Arriving in midweek was The French Lesson by Hallie Rubenhold due for release on 21 April by Doubleday. Hallie is an historical consultant for both TV and film.
Hallie’s new novel The French Lesson is set during the French Revolution and is told from the perspective of the female power players. Full of intrigue and suspense and if you enjoy historical fiction this is a must. I will be reviewing shortly.
Also arrived this week is the forthcoming latest from the best-selling author Louise Candlish called The Swimming Pool due out on 5 May by Penguin books.
This promises to be a real thriller, set in a heady summer and the Elm Hill Lido has opened and Natalie finds she is spending time by the pool drawn by the glamorous Laura Channing, but something is not as it seems, why is Natalie haunted by another Summer from the distant past? The Swimming Pool promises to be a dark and addictive.
Arriving with the book was a short story by Louise called The Intruder at Number 40.
At around 30 pages and available for download for Kindle through amazon this is a story of an estate agent in an affluent town called Lime Park, a story of illicit thoughts connected to Amber Fraser, and for Ryan Steer, Amber Fraser is worth the risk.
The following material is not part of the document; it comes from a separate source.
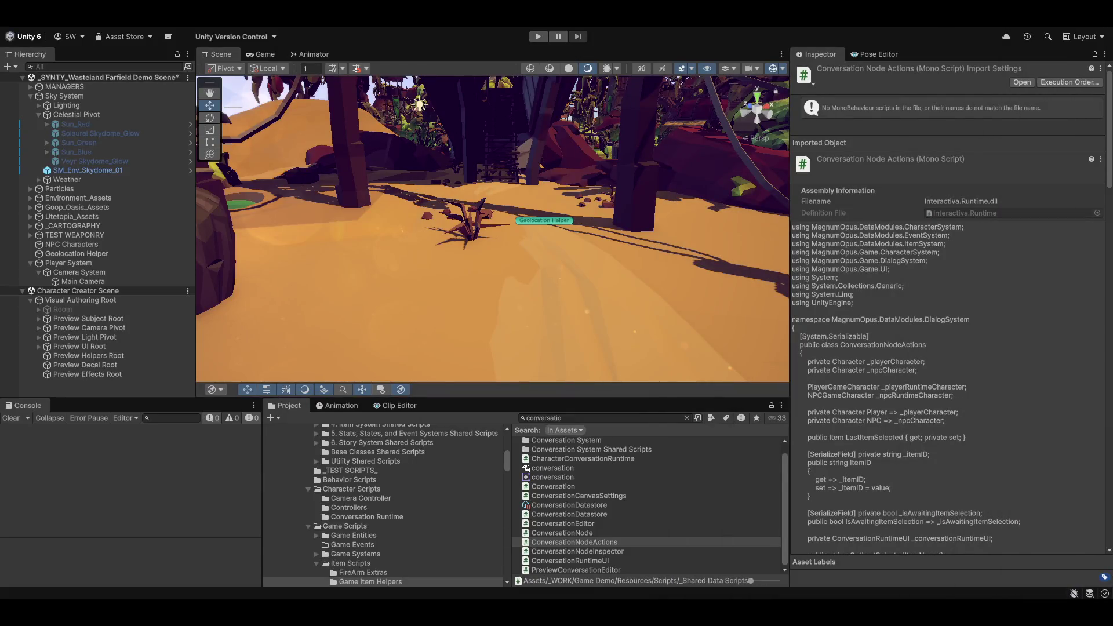
key("alt+Tab")
scroll(265, 207, "down", 3)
Being a lover of the natural world, I was delighted with today’s books one from 2015 and one very recent release.
Rain by Melissa Harrison was released on 3 March by Faber & Faber and looks at our relationship with one of the elements we know so well in this country, and I am talking of rain. Four seasons, four rain showers and four different parts of the country in Wicken Fen, Shropshire, Darent Valley and Dartmoor. In Rain, Mellisa looks at how our countryside changes with each shower as well as our relationship as well as the wildlife that inhabits these areas. Melissa writes a monthly column for The Times called the Nature Notebook which is worth a read if you have not come across it. I will be reviewing Rain by Melissa Harrison soon.
Common Ground by Rob Cowan has just been released in paperback by Windmill Books and is a pure delight to read for anyone who loves wonderful nature writing. Rob moved from London to Yorkshire and over the course of one year in one square mile looks at the kaleidoscope of wildlife in that square mile. This is nature writing at it’s very best. Full review to follow.
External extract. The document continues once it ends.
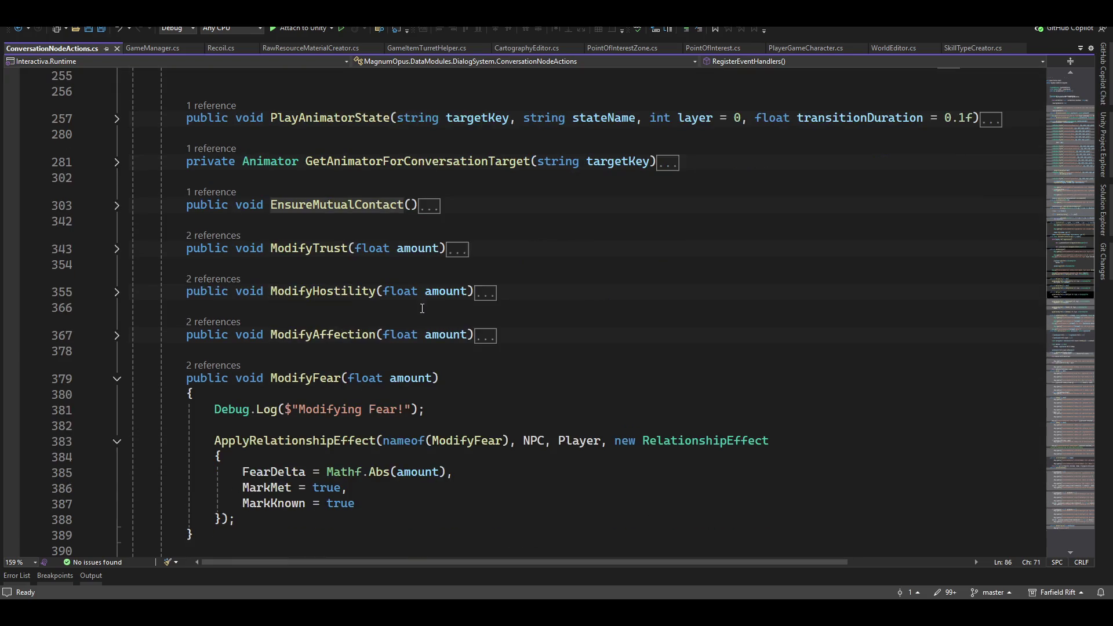
Step: Expand the EnsureMutualContact method and its Player and NPC null-check blocks
left_click(117, 206)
In the last week I have reviewed the following two books Blood and Roses by Catherine Hokin published by Yolk Publishing.
You can read my review Here and then my next came the amazing Rush Oh! by Shirley Barrett one of the best debut novels so far in 2016 and is now longlisted for the Bailey’s Prize 2016 and personally speaking I am hoping it makes the shortlist next week.
You can read my review Here So on to my current reading this weekend. From the pen of Helen Oyeyemi comes What is Not Yours is Not Yours.
Due for release on 21 April by Picador What is Not Yours is Not Yours. Is an incredible series of short stories from lost libraries to locked gardens and of marshalnds where the drowned dead live. A stunning collection of stories. A full review will be published soon. When the hardback hits the shops later this month my advice go and check the book out, the actual cover is something rather special.
Also just re-released and published by Black Swan is the classic The Last Good Kiss by James Crumley.
First released in 1978 it has become a cult crime novel, having an alcoholic bulldog in the story called Fireball Roberts must surely be a cult crime novel. Look out for my review coming soon.
Book reviews coming in the coming week include My Name is Lucy Barton by Elizabeth Strout and published by Viking and is also longlisted for the Bailey’s prize 2016.
Then there will be the review of The Midnight Watch by David Dyer published Atlantic Books and tells the infamous story of SS Californian and the Titanic and its role as the Titanic sank with the loss of so many lives. A timely release as the anniversary of the sinking of the Titanic approaches.